• **BRIEF**: When the word "renewal" shows up in a line of the data below, copy that whole line.

Stored data entries
◇ ◇ ◇

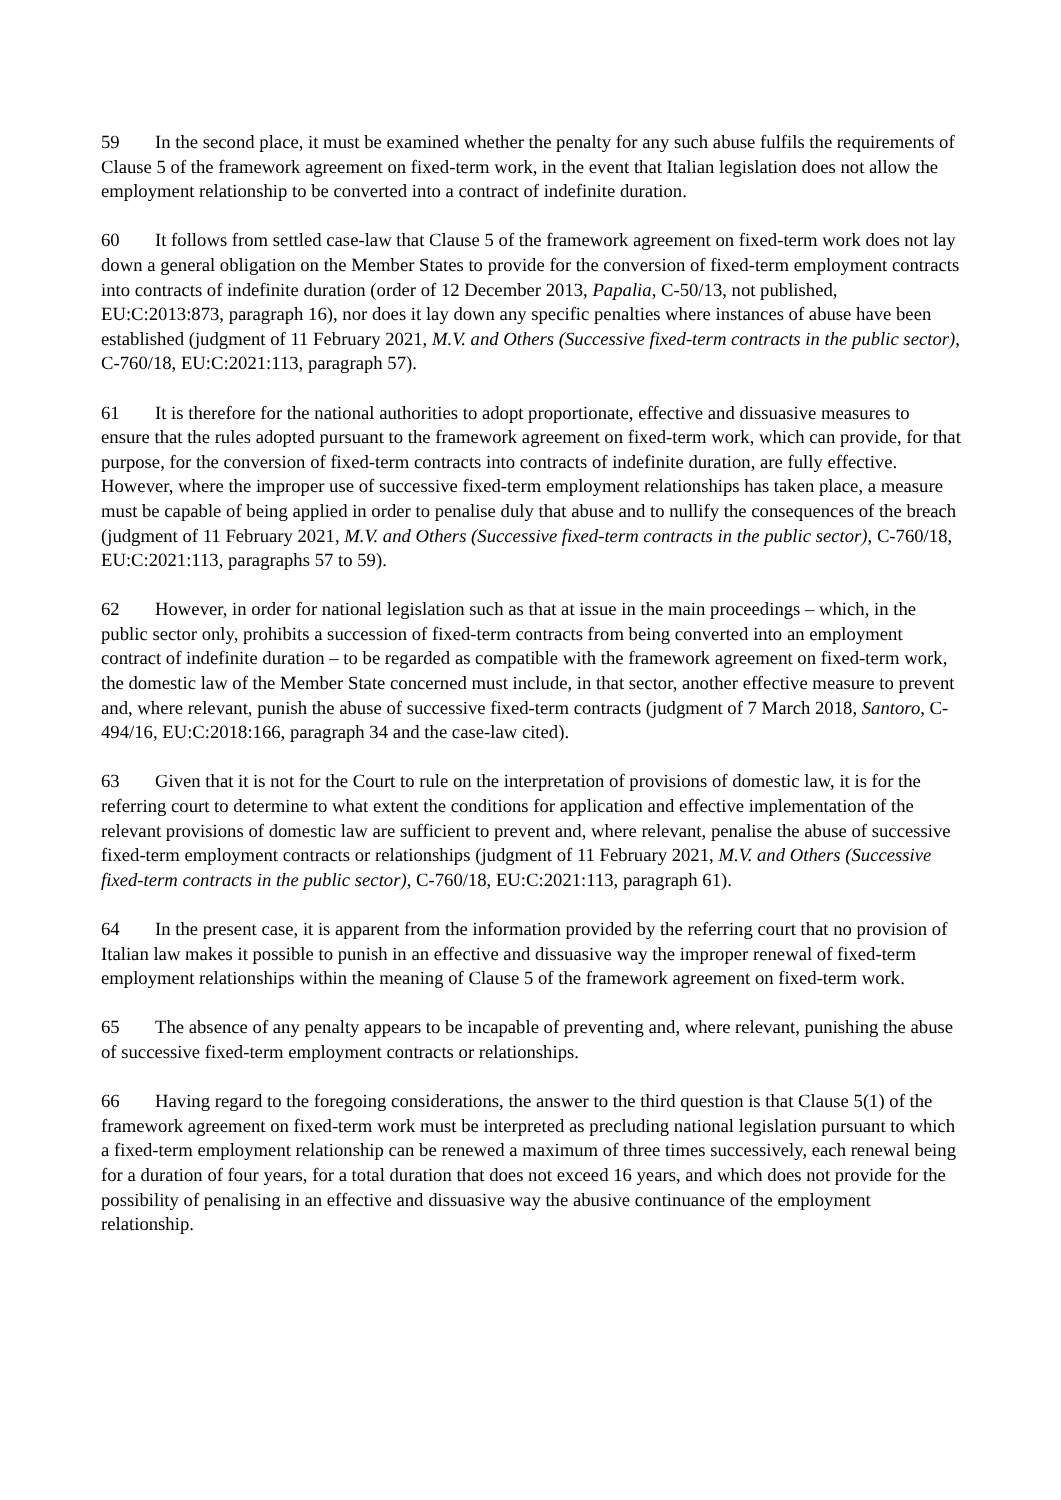59 In the second place, it must be examined whether the penalty for any such abuse fulfils the requirements of Clause 5 of the framework agreement on fixed-term work, in the event that Italian legislation does not allow the employment relationship to be converted into a contract of indefinite duration.
60 It follows from settled case-law that Clause 5 of the framework agreement on fixed-term work does not lay down a general obligation on the Member States to provide for the conversion of fixed-term employment contracts into contracts of indefinite duration (order of 12 December 2013, Papalia, C-50/13, not published, EU:C:2013:873, paragraph 16), nor does it lay down any specific penalties where instances of abuse have been established (judgment of 11 February 2021, M.V. and Others (Successive fixed-term contracts in the public sector), C-760/18, EU:C:2021:113, paragraph 57).
61 It is therefore for the national authorities to adopt proportionate, effective and dissuasive measures to ensure that the rules adopted pursuant to the framework agreement on fixed-term work, which can provide, for that purpose, for the conversion of fixed-term contracts into contracts of indefinite duration, are fully effective. However, where the improper use of successive fixed-term employment relationships has taken place, a measure must be capable of being applied in order to penalise duly that abuse and to nullify the consequences of the breach (judgment of 11 February 2021, M.V. and Others (Successive fixed-term contracts in the public sector), C-760/18, EU:C:2021:113, paragraphs 57 to 59).
62 However, in order for national legislation such as that at issue in the main proceedings – which, in the public sector only, prohibits a succession of fixed-term contracts from being converted into an employment contract of indefinite duration – to be regarded as compatible with the framework agreement on fixed-term work, the domestic law of the Member State concerned must include, in that sector, another effective measure to prevent and, where relevant, punish the abuse of successive fixed-term contracts (judgment of 7 March 2018, Santoro, C-494/16, EU:C:2018:166, paragraph 34 and the case-law cited).
63 Given that it is not for the Court to rule on the interpretation of provisions of domestic law, it is for the referring court to determine to what extent the conditions for application and effective implementation of the relevant provisions of domestic law are sufficient to prevent and, where relevant, penalise the abuse of successive fixed-term employment contracts or relationships (judgment of 11 February 2021, M.V. and Others (Successive fixed-term contracts in the public sector), C-760/18, EU:C:2021:113, paragraph 61).
64 In the present case, it is apparent from the information provided by the referring court that no provision of Italian law makes it possible to punish in an effective and dissuasive way the improper renewal of fixed-term employment relationships within the meaning of Clause 5 of the framework agreement on fixed-term work.
65 The absence of any penalty appears to be incapable of preventing and, where relevant, punishing the abuse of successive fixed-term employment contracts or relationships.
66 Having regard to the foregoing considerations, the answer to the third question is that Clause 5(1) of the framework agreement on fixed-term work must be interpreted as precluding national legislation pursuant to which a fixed-term employment relationship can be renewed a maximum of three times successively, each renewal being for a duration of four years, for a total duration that does not exceed 16 years, and which does not provide for the possibility of penalising in an effective and dissuasive way the abusive continuance of the employment relationship.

◇ ◇ ◇

• **YOUR SOLUTION**:
64 In the present case, it is apparent from the information provided by the referring court that no provision of Italian law makes it possible to punish in an effective and dissuasive way the improper renewal of fixed-term employment relationships within the meaning of Clause 5 of the framework agreement on fixed-term work.
66 Having regard to the foregoing considerations, the answer to the third question is that Clause 5(1) of the framework agreement on fixed-term work must be interpreted as precluding national legislation pursuant to which a fixed-term employment relationship can be renewed a maximum of three times successively, each renewal being for a duration of four years, for a total duration that does not exceed 16 years, and which does not provide for the possibility of penalising in an effective and dissuasive way the abusive continuance of the employment relationship.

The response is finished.